Need efficient way to keep enemy from getting hit multiple times by same source
Posted
by
TenFour04
on Game Development
See other posts from Game Development
or by TenFour04
Published on 2012-10-25T18:20:42Z
Indexed on
2012/10/25
23:17 UTC
Read the original article
Hit count: 236
collision-resolution
|efficiency
My game's a simple 2D one, but this probably applies to many types of scenarios.
Suppose my player has a sword, or a gun that shoots a projectile that can pass through and hit multiple enemies.
While the sword is swinging, there is a duration where I am checking for the sword making contact with any enemy on every frame. But once an enemy is hit by that sword, I don't want him to continue getting hit over and over as the sword follows through. (I do want the sword to continue checking whether it is hitting other enemies.)
I've thought of a couple different approaches (below), but they don't seem like good ones to me. I'm looking for a way that doesn't force cross-referencing (I don't want the enemy to have to send a message back to the sword/projectile). And I'd like to avoid generating/resetting multiple array lists with every attack.
- Each time the sword swings it generates a unique id (maybe by just incrementing a global static long). Every enemy keeps a list of id's of swipes or projectiles that have already hit them, so the enemy knows not to get hurt by something multiple times. Downside is that every enemy may have a big list to compare to. So projectiles and sword swipes would have to broadcast their end-of-life to all enemies and cause a search and remove on every enemy's array list. Seems kind of slow.
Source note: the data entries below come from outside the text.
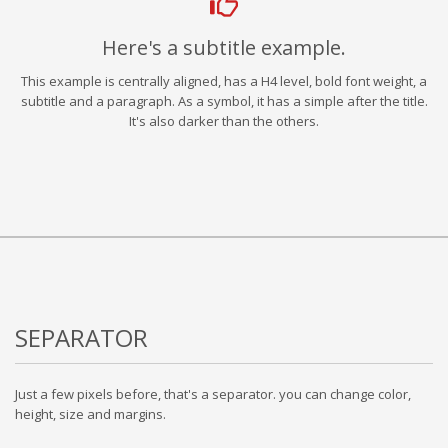
Here's a subtitle example.
This example is centrally aligned, has a H4 level, bold font weight, a
subtitle and a paragraph. As a symbol, it has a simple after the title.
It's also darker than the others.
SEPARATOR
Just a few pixels before, that's a separator. you can change color,
height, size and margins.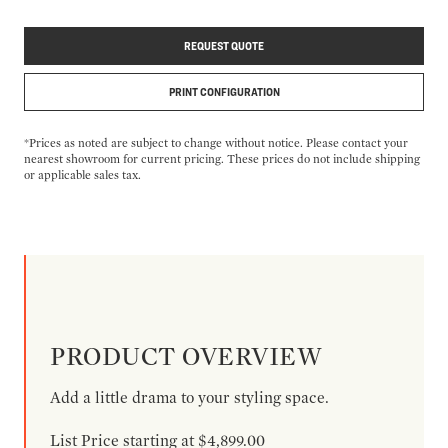
REQUEST QUOTE
PRINT CONFIGURATION
*Prices as noted are subject to change without notice. Please contact your
nearest showroom for current pricing. These prices do not include shipping
or applicable sales tax.
PRODUCT OVERVIEW
Add a little drama to your styling space.
List Price starting at $4,899.00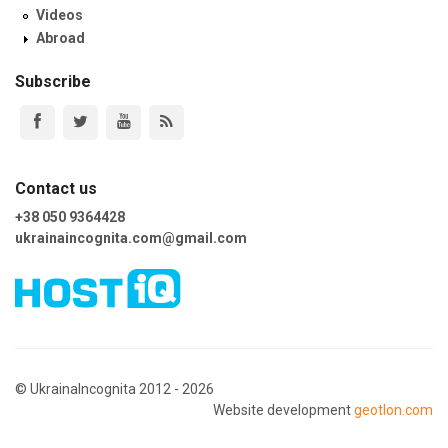
Videos
Abroad
Subscribe
Contact us
+38 050 9364428
ukrainaincognita.com@gmail.com
© UkrainaIncognita 2012 - 2026
Website development
geotlon.com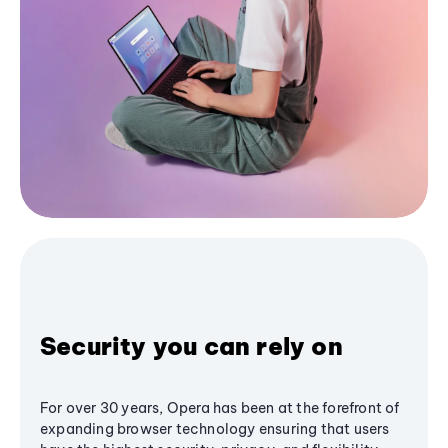
Security you can rely on
For over 30 years, Opera has been at the forefront of
expanding browser technology ensuring that users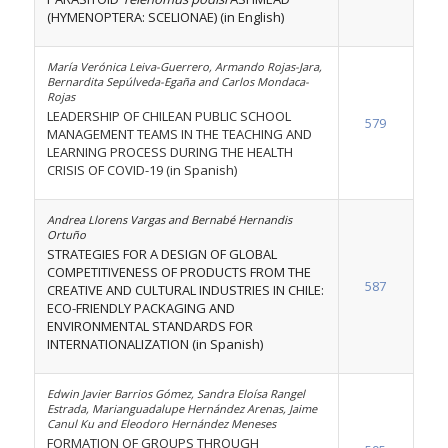
(HYMENOPTERA: SCELIONAE) (in English)
María Verónica Leiva-Guerrero, Armando Rojas-Jara,
Bernardita Sepúlveda-Egaña and Carlos Mondaca-
Rojas
LEADERSHIP OF CHILEAN PUBLIC SCHOOL
579
MANAGEMENT TEAMS IN THE TEACHING AND
LEARNING PROCESS DURING THE HEALTH
CRISIS OF COVID-19 (in Spanish)
Andrea Llorens Vargas and Bernabé Hernandis
Ortuño
STRATEGIES FOR A DESIGN OF GLOBAL
COMPETITIVENESS OF PRODUCTS FROM THE
587
CREATIVE AND CULTURAL INDUSTRIES IN CHILE:
ECO-FRIENDLY PACKAGING AND
ENVIRONMENTAL STANDARDS FOR
INTERNATIONALIZATION (in Spanish)
Edwin Javier Barrios Gómez, Sandra Eloísa Rangel
Estrada, Marianguadalupe Hernández Arenas, Jaime
Canul Ku and Eleodoro Hernández Meneses
FORMATION OF GROUPS THROUGH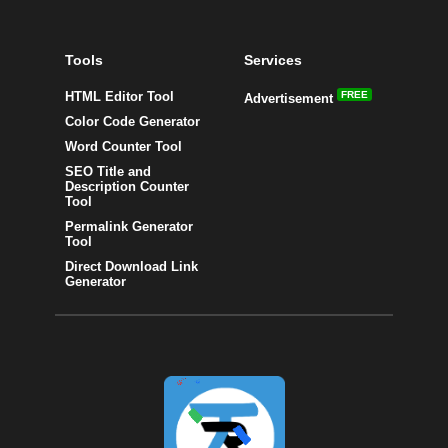
Tools
Services
HTML Editor Tool
FREE
Advertisement
Color Code Generator
Word Counter Tool
SEO Title and
Description Counter
Tool
Permalink Generator
Tool
Direct Download Link
Generator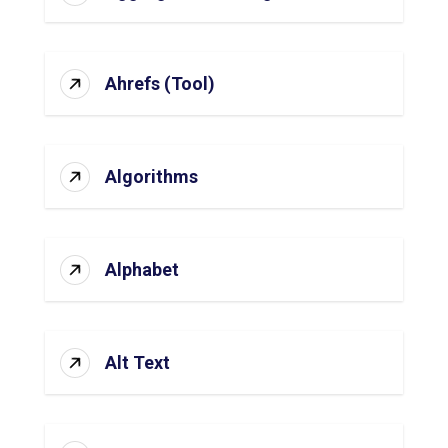
Ahrefs (Tool)
Algorithms
Alphabet
Alt Text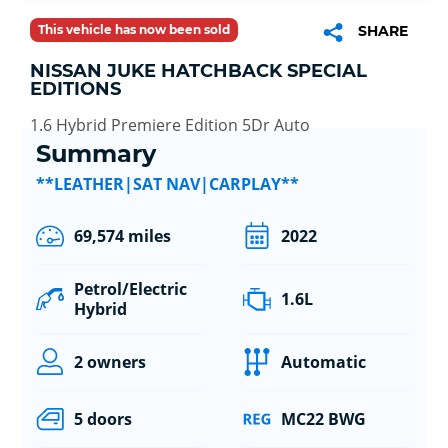
This vehicle has now been sold
SHARE
NISSAN JUKE HATCHBACK SPECIAL
EDITIONS
1.6 Hybrid Premiere Edition 5Dr Auto
Summary
**LEATHER|SAT NAV|CARPLAY**
69,574 miles
2022
Petrol/Electric
1.6L
Hybrid
2 owners
Automatic
5 doors
MC22 BWG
- Each sword swipe or projectile keeps its own list of enemies that it has already hit so it knows not to apply damage. Downsides: Have to generate a new list (probably pull from a pool and clear one) every time a sword is swung or a projectile shot. Also, this breaks down modularity, because now the sword has to send a message to the enemy, and the enemy has to send a message back to the sword. Seems to me that two-way streets like this are a great way to create very difficult-to-find bugs.